Schubert 3D camera ‘one step closer to long-term goal of optical 3D recognition’
The company now wants to adapt the technology for applications in other industries, claiming ‘all sectors in the manufacturing industry stand to benefit from 3D recognition technology’.
“With the use of the latest hardware and optimized, high-performance image processing software, we succeeded in coming a step closer to the long-term goal of optical 3D recognition”, said Dr Abdelmalek Nasraoui, head of Image Processing Development, Schubert.
He said the 3D camera, based on its 3D scanner technology, ‘not only delivers outstanding accuracy’ but increases the efficiency in pick & place applications and the degree of automation in secondary packaging.
The technology is based on a stereo approach, where two surface sensors, along with integrated LED illumination, record gray-scale images from two different angles (stereoscopy).
A coded light pattern is used to highlight structural surfaces of the 3D objects.
“The 3D camera can be used wherever a 3D product recognition is required. Especially in the food sector, one often also needs to record the product height, control the product according to the height profile etc, in addition to the length, width and area dimensions,” added Nasraoui.
“In the food and beverage sector, the "handle into the crate" (Bin Picking) simplifies product feeding (no product separation is necessary), which can only be realized with a 3D camera.”
Gerhard Schubert began developing image processing 30 years ago. Gerhard Schubert wanted his packaging robots to learn to see. Together with his research team for image processing, this was achieved over time.
Since 1996, Schubert has been using line sensors for the Vision System. The first unit was a transmitted light scanner. This was followed by the reflected light scanner and color reflected light scanner. These scanner types will also be used in the future.
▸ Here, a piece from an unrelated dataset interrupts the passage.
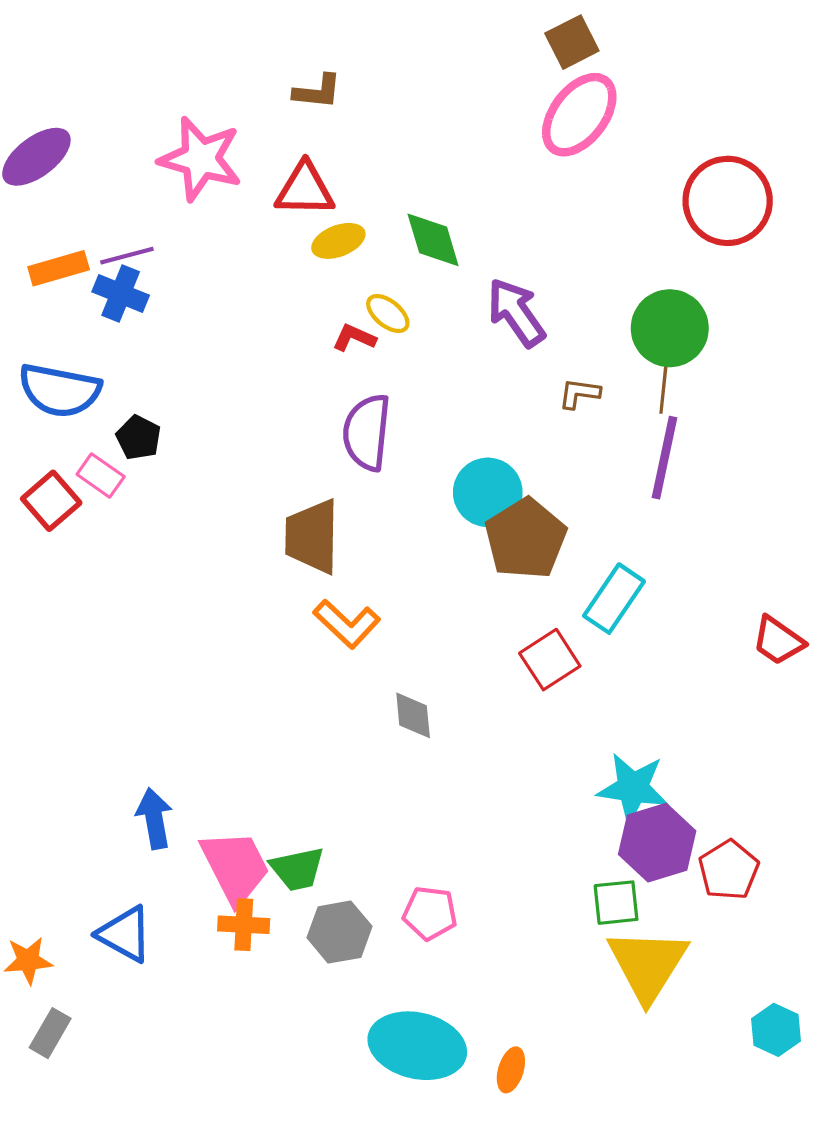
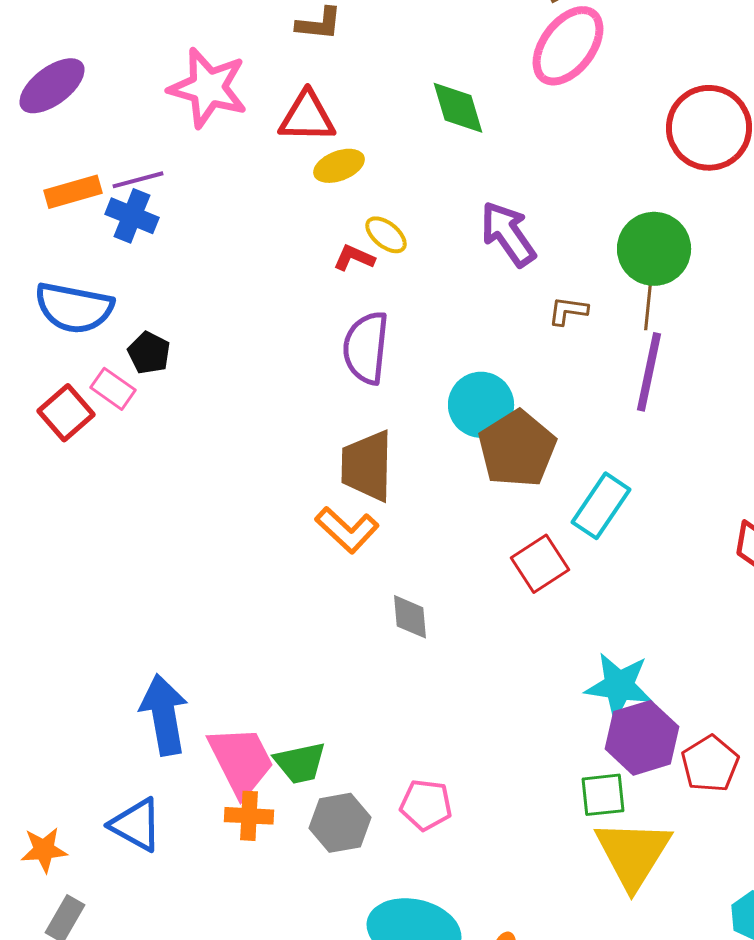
green diamond: (433, 240) -> (458, 108), moved
brown trapezoid: (312, 537) -> (367, 466), moved
blue arrow: (154, 818) -> (164, 715), size x1.4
They operate reliably in continuous operation and are easy to commission
Schubert 3D Vision program
The 3D camera was developed as part of the Schubert 3D Vision program focusing on the detection of partially overlapping products or products to be removed from containers.
After each removal of a product by the robot, the 3D camera takes a new image for re-analysis and for determining the next product to be picked up.
Schubert’s 3D camera complements the company’s portfolio of image processing systems for pick & place applications.
After each robot intervention, i.e. pick-up, the work area is recorded using the 3D camera and the exact position of the next product to be picked up is calculated. Current position data enables the robot to accurately pick up the products even if they have shifted or are stacked.
The image data and the evaluation are visualized at the control terminal.
Nasraoui said during the development of the 3D camera, it was important the hardware and software components were as similar as possible to the Schubert 3D scanner.
Thanks to its user-friendliness and integration into the TLM (top Loading Machine) packaging system, the technology ‘reflects Schubert’s philosophy of “single-source” modular plant engineering’.